Michaël Bruckert a effectué ses recherches de doctorat sur les recompositions du statut de la viande en Inde, dans l’Etat du Tamil Nadu. Si en Inde, la viande reste marginale, sa consommation est régulée par des logiques religieuses, morales, médicales ou économiques. Ses réseaux d’approvisionnement sont structurés par des contraintes écologiques et techniques mais aussi sociales et symboliques. Les abattoirs sont des lieux de conflit sur les usages et les significations des produits carnés. La visibilité des boucheries dans l’espace public est fortement contrôlée. Aujourd’hui, la viande, notamment celle de bœuf, devient un aliment politique, support de revendications identitaires. Mais l’urbanisation, l’industrialisation et la connexion à l’espace-Monde modifient progressivement le rapport des Indiens à la viande. La massification des circuits carnés ne peut être niée. Les exportations de viande de buffle s’envolent.
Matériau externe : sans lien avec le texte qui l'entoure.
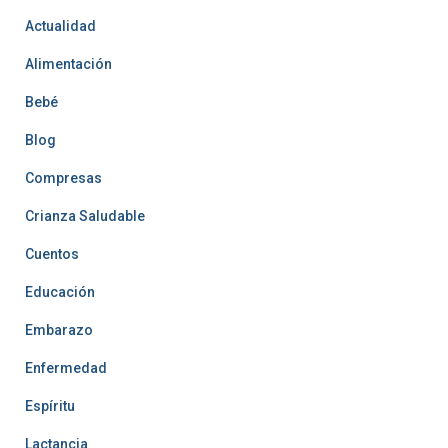
Actualidad
Alimentación
Bebé
Blog
Compresas
Crianza Saludable
Cuentos
Educación
Embarazo
Enfermedad
Espíritu
Lactancia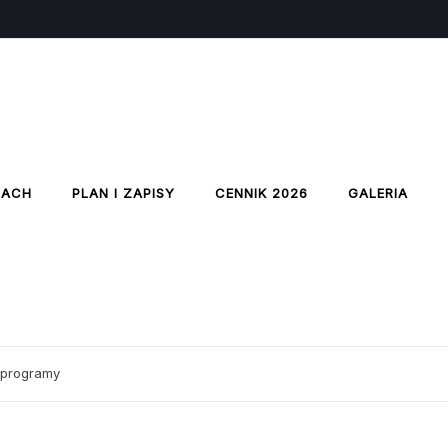
IACH
PLAN I ZAPISY
CENNIK 2026
GALERIA
 programy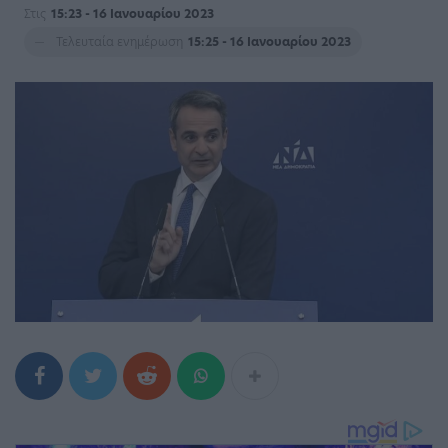
Στις
15:23 - 16 Ιανουαρίου 2023
Τελευταία ενημέρωση
15:25 - 16 Ιανουαρίου 2023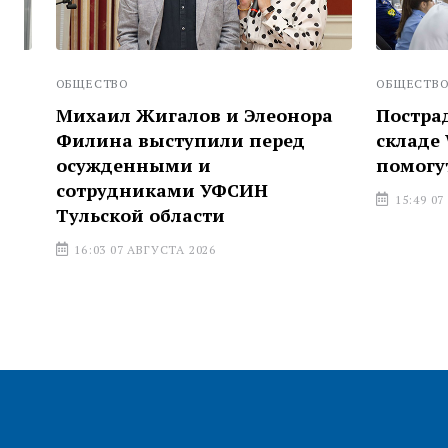
ОБЩЕСТВО
ОБЩЕСТВО
Михаил Жигалов и Элеонора
Пострадав
Филина выступили перед
складе Wil
осужденными и
помогут с
сотрудниками УФСИН
15:49 07 АВГ
Тульской области
16:03 07 АВГУСТА 2026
Au restaurant, la consommation de viande, notamment de poulet produit de façon intensive, devient pour la classe moyenne de Chennai une pratique statutaire. Pour autant, la transition alimentaire parfois prophétisée apparaît être une hypothèse erronée. La banalisation de la viande, circonscrite dans l’espace, va de pair avec une extrême différenciation des pratiques, en fonction des types de viandes, des individus, des contextes. En Inde, le rapport à la viande, véritable « substance biomorale », contribue à dessiner des géographies matérielles et idéelles, façonnant des territoires et des circuits, définissant des distances réelles ou symboliques entre les hommes et les animaux ou entre les groupes sociaux.
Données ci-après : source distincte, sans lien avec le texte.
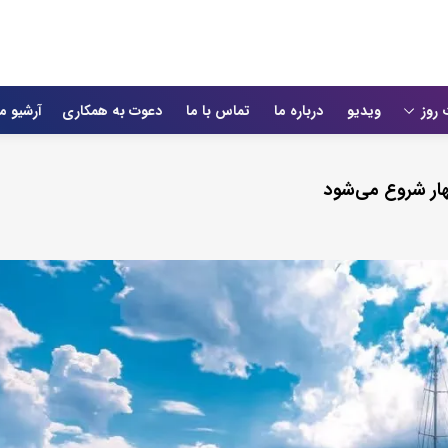
 روز
ویدیو
درباره ما
تماس با ما
دعوت به همکاری
آرشیو م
Publications universitaires récentes :
- “La ‘transition alimentaire’ de l’Inde : une hypothèse erronée ? Le changement alimentaire au prisme de la consommation de viande” in Cahiers d’Outre-Mer, n°268, oct-déc 2014, pp.373-394
- “Boeuf en Inde, porc en France : à propos d’une bien illusoire et trompeuse identité alimentaire nationale”, Entretien avec Michaël Bruckert, Agrobiosciences, 9 novembre 2015.